Main outcome measures, utilising conventional medical research instruments, included quality of life (QoL) and numerical severity scale assessments. Almost three quarters of initial responders contributed to the final results. Of these, just over 30% were still under homeopathic treatment, almost 30% had stopped because of major health improvement (twice as many children as adults stopped due to improvement). But 26% of patients had stopped because homeopathic treatment failed to improve their condition, and 1.5% reported a deterioration. One in two patients experienced reductions of 50% in symptom severity after 8 years, with corresponding changes in QoL measures. Of adults, almost 50% of responders (67.4% total study population) experienced "clinically relevant treatment success" (complaint severity reduced 2 points or more on a 10-point scale); in children the figure was 80%.

Notably, after 8 years, figures were almost identical to 2-year follow-up, indicating steady long-term health benefits.
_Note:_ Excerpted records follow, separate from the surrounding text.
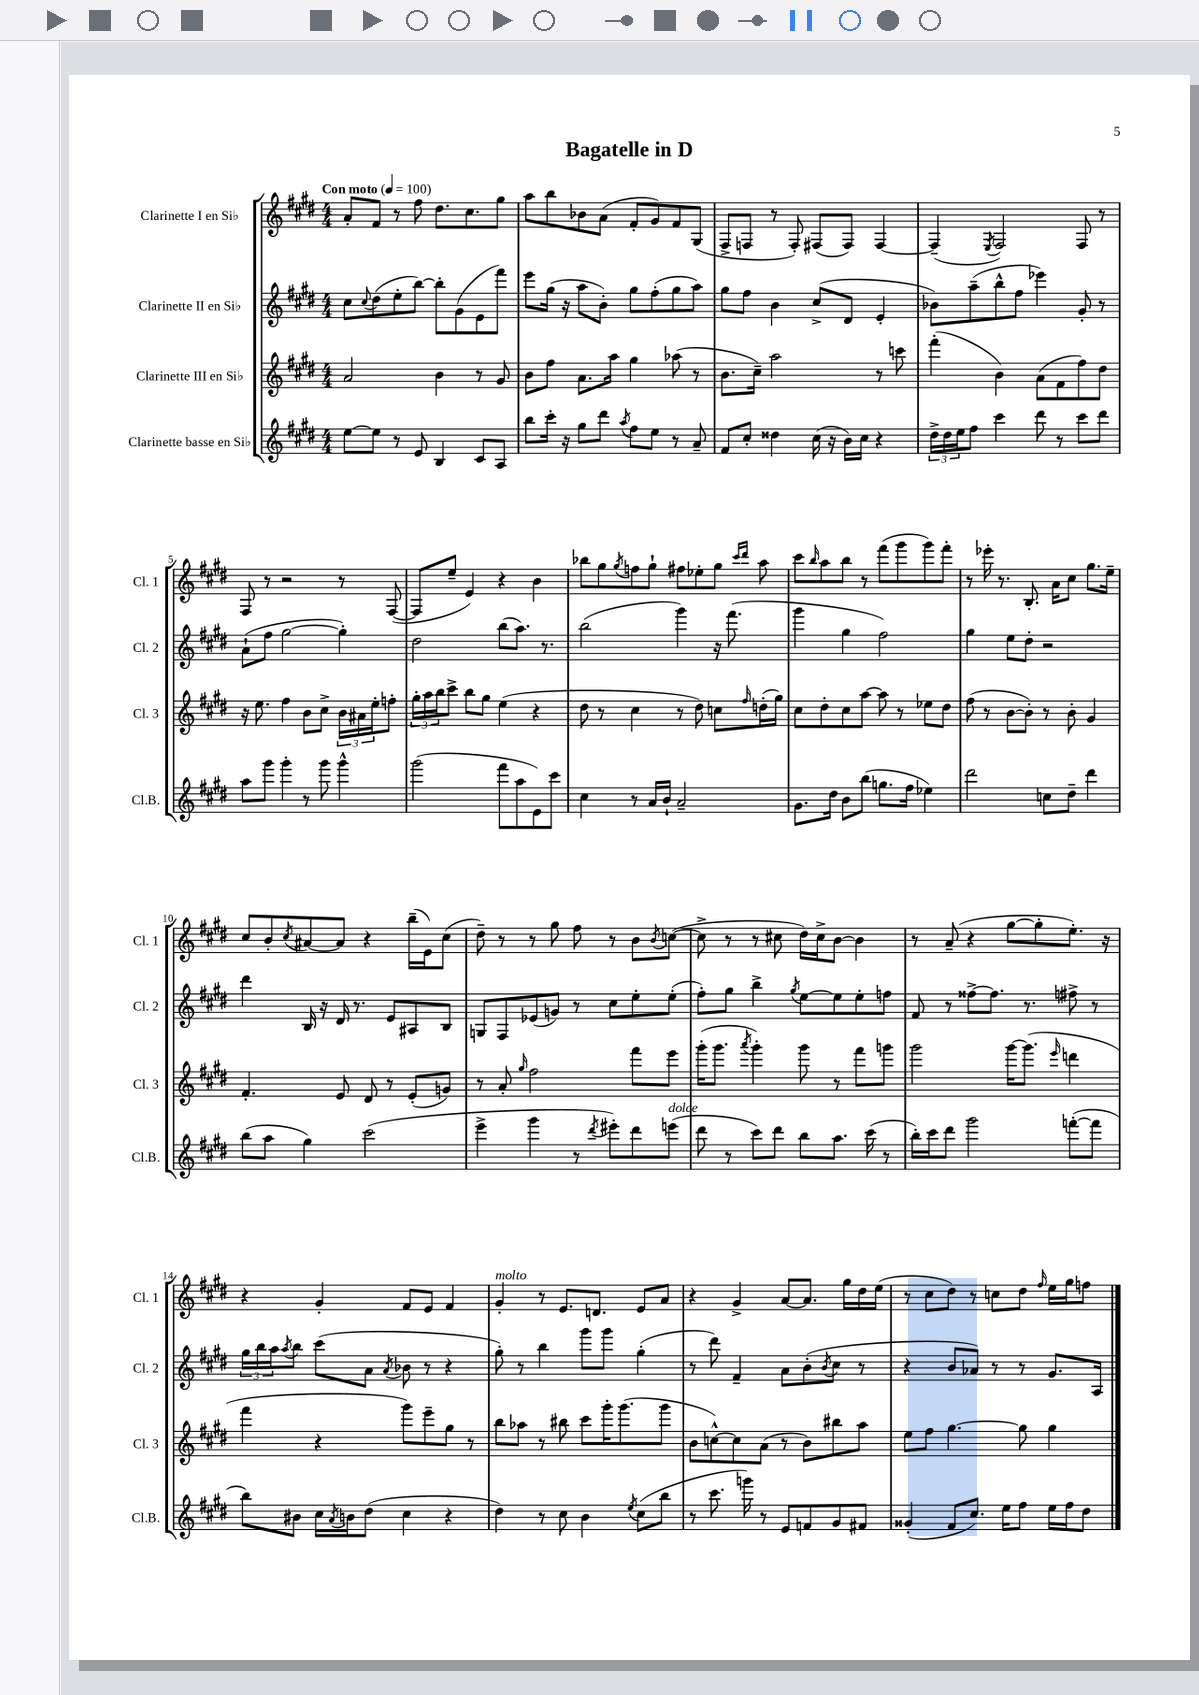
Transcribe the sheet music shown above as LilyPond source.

\header { title = "Bagatelle in D" }
<<
\new StaffGroup <<
\new Staff = "s0" \with { instrumentName = "Clarinette I en Sib" shortInstrumentName = "Cl. 1" } {
    \clef treble \key e \major \numericTimeSignature \time 4/4 \tempo "Con moto" 4 = 100
    a'8-. fis'8 r8 fis''8 dis''8. cis''8. gis''8 |
    a''8 b''8 bes'8 a'8( fis'8-. gis'8) fis'8 gis8( |
    fis8-> f8 r8 f8-.) fis8( fis8) fis4~ |
    fis4--( \acciaccatura { e8 } fis2) fis8 r8 |
    fis8 r8 r2 r8 fis8~( |
    fis8 e''8-- e'4) r4 b'4 |
    bes''8 gis''8 \acciaccatura { gis''8 } f''8 gis''8-! fis''8 ees''8-. gis''8 \grace { cis'''16 dis'''16 } a''8 |
    cis'''8 \grace { b''16 } a''8 b''8 r8 fis'''8( gis'''8 gis'''8) fis'''8-. |
    r8 ees'''16-. r8. b8.-. a'16 cis''8 gis''8. e''16-- |
    cis''8 b'8-. \acciaccatura { cis''8 } ais'8~ ais'8 r4 b''16--( e'16) cis''8( |
    dis''8--) r8 r8 gis''8 fis''8 r8 b'8 \acciaccatura { b'8 } c''8~( |
    c''8-> r8 r8 cis''8 dis''16) cis''16-> b'8~ b'4 |
    r8 a'8--( r4 gis''8~ gis''8-. e''8.-.) r16 |
    r4 gis'4-. fis'8 e'8 fis'4 |
    gis'4-.^\markup { \italic "molto" } r8 e'8. d'8. e'8 a'8 |
    r4 gis'4-> a'8~ a'8. gis''16 dis''16 e''16( |
    r8 cis''8 dis''8) r8 c''8 dis''8 \grace { fis''16 } e''16 gis''16 f''8 \bar "|." |
}
\new Staff = "s1" \with { instrumentName = "Clarinette II en Sib" shortInstrumentName = "Cl. 2" } {
    \clef treble \key e \major \numericTimeSignature \time 4/4
    cis''8 \appoggiatura { cis''8 } dis''8( e''8-. b''8~) b''8-. gis'8( e'8 fis'''8) |
    e'''8 gis''16( r16 a''8 b'8-.) gis''8 fis''8-.( gis''8 a''8) |
    gis''8 fis''8 b'4 cis''8->( dis'8 e'4-. |
    bes'8) a''8--( b''8-^ fis''8 ees'''4) gis'8-. r8 |
    a'8-!( fis''8 gis''2~ gis''4-.) |
    dis''2 b''8( a''8.) r8. |
    b''2( gis'''4) r16 fis'''8.( |
    gis'''4 gis''4 fis''2) |
    gis''4 e''8 dis''8-. r2 |
    dis'''4 b16 r16 dis'16 r8. e'8 ais8 b8 |
    g8 fis8 ees'8( g'8) r8 cis''8 e''8-. e''8-.( |
    fis''8-.) gis''8 b''4-> \acciaccatura { gis''8 } e''8~ e''8 e''8-. f''8 |
    fis'8 r8 fisis''8~-> fisis''8. r8. fis''8-> r8 |
    \tuplet 3/2 { gis''16 b''16 a''16 } \acciaccatura { a''8 } b''8 cis'''8( a'8 \acciaccatura { a'8 } bes'8 r8 r4 |
    gis''8-.) r8 b''4 gis'''8 gis'''8 gis''4-.( |
    r8 dis'''8) fis'4-- a'8 b'8-.( \acciaccatura { b'8 } cis''8 r8 |
    r4 b'8 aes'8) r8 r8 gis'8. a16 \bar "|." |
}
\new Staff = "s2" \with { instrumentName = "Clarinette III en Sib" shortInstrumentName = "Cl. 3" } {
    \clef treble \key e \major \numericTimeSignature \time 4/4
    a'2 b'4 r8 gis'8 |
    b'8 fis''8 a'8. a''16 gis''4 aes''8( r8 |
    b'8. cis''16--) a''2 r8 c'''8 |
    fis'''4-.( b'4) a'8( fis'8 fis''8) dis''8 |
    r16 e''8. fis''4 b'8 cis''8-> \tuplet 3/2 { b'16 ais'16 e''16-. } f''8-. |
    \tuplet 3/2 { gis''16-. a''16 b''16 } cis'''8-> b''8 gis''8 e''4( r4 |
    dis''8 r8 cis''4 r8 dis''8) c''8 \grace { fis''16 } d''16-.( gis''16) |
    cis''8 dis''8-. cis''8 a''8~ a''8 r8 ees''8 dis''8 |
    fis''8( r8 b'8~ b'8-.) r8 b'8-. gis'4 |
    fis'4.-. e'8 dis'8 r8 e'8-.( g'8) |
    r8 a'8-. \grace { gis''16 } fis''2 fis'''8 e'''8 |
    gis'''16-.( gis'''8. \acciaccatura { a'''8 } gis'''4-.) gis'''8 r8 fis'''8 g'''8 |
    gis'''2 gis'''16~ gis'''8.( \grace { e'''16 } d'''4 |
    fis'''4 r4 gis'''8) e'''8-- gis''8 r8 |
    b''8 aes''8 r8 bis''8 cis'''8 gis'''16-. gis'''8.( gis'''8 |
    b'8 c''8~-^) c''8 a'8( r8 b'8) bis''8 a''8 |
    e''8 fis''8 gis''4.~ gis''8 gis''4 \bar "|." |
}
\new Staff = "s3" \with { instrumentName = "Clarinette basse en Sib" shortInstrumentName = "Cl.B." } {
    \clef treble \key e \major \numericTimeSignature \time 4/4
    e''8~ e''8 r8 e'8 b4 cis'8 a8 |
    b''8 cis'''16-. r16 gis''8 dis'''8 \acciaccatura { a''8 } fis''8 e''8 r8 a'8-- |
    fis'8 cis''8-. disis''4 cis''16( r16 b'16) cis''16 r4 |
    \tuplet 3/2 { dis''16-> dis''16 e''16 } fis''8 cis'''4 dis'''8 r8 cis'''8 dis'''8 |
    a''8 gis'''8 gis'''4-. r8 gis'''8 gis'''4-^ |
    gis'''2( fis'''8 a''8 e'8) cis'''8 |
    cis''4 r8 a'16 b'16-! a'2-- |
    gis'8. dis''16 b'8 b''8( g''8. fis''16 ees''4) |
    dis'''2 c''8 dis''8-- dis'''4 |
    b''8( a''8 gis''4) cis'''2( |
    e'''4-> gis'''4 r8 \acciaccatura { dis'''8 } eis'''8-.) dis'''8 e'''8^\markup { \italic "dolce" }( |
    dis'''8 r8 cis'''8) dis'''8 b''8 a''8. cis'''16( r8 |
    b''16-.) cis'''16 dis'''8 gis'''2 f'''8~-.( f'''8 |
    b''8) bis'8 cis''16 \acciaccatura { a'8 } b'16 dis''8( cis''4 r4 |
    dis''4) r8 cis''8 b'4 \acciaccatura { e''8 } cis''8( b''8 |
    r8 cis'''8. g'''16) r8 e'8 f'8 gis'8 fis'8 |
    gisis'4-.( fis'8 cis''8.) e''16 fis''8 e''16 fis''16 dis''8 \bar "|." |
}
>>
>>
The authors, considering this research in the context of other large-scale observational studies, note that broadly speaking positive outcome figures are comparable.

Synopsis by:
Suse Moebius BSc RSHom


References

(2.) Shaw, S. (2006). A Critical Approach to Evidence Provided Through Clinical Trials. Nursing Times 102[36]:36-8.
(3.) Reilly, D. (2005). Homeopathy: Increasing Scientific Validation. Alternative Therapies 11[2]:31.
(4.) Spence, D.S., Thompson, E.A. & Baron, S.J. (2005). Homeopathic Treatment for CDhronic Disease: a six-year University-Hospital Outpatient Observational Study. Journal of Alternative and Complimentary Medicine 11[5]: 793-8.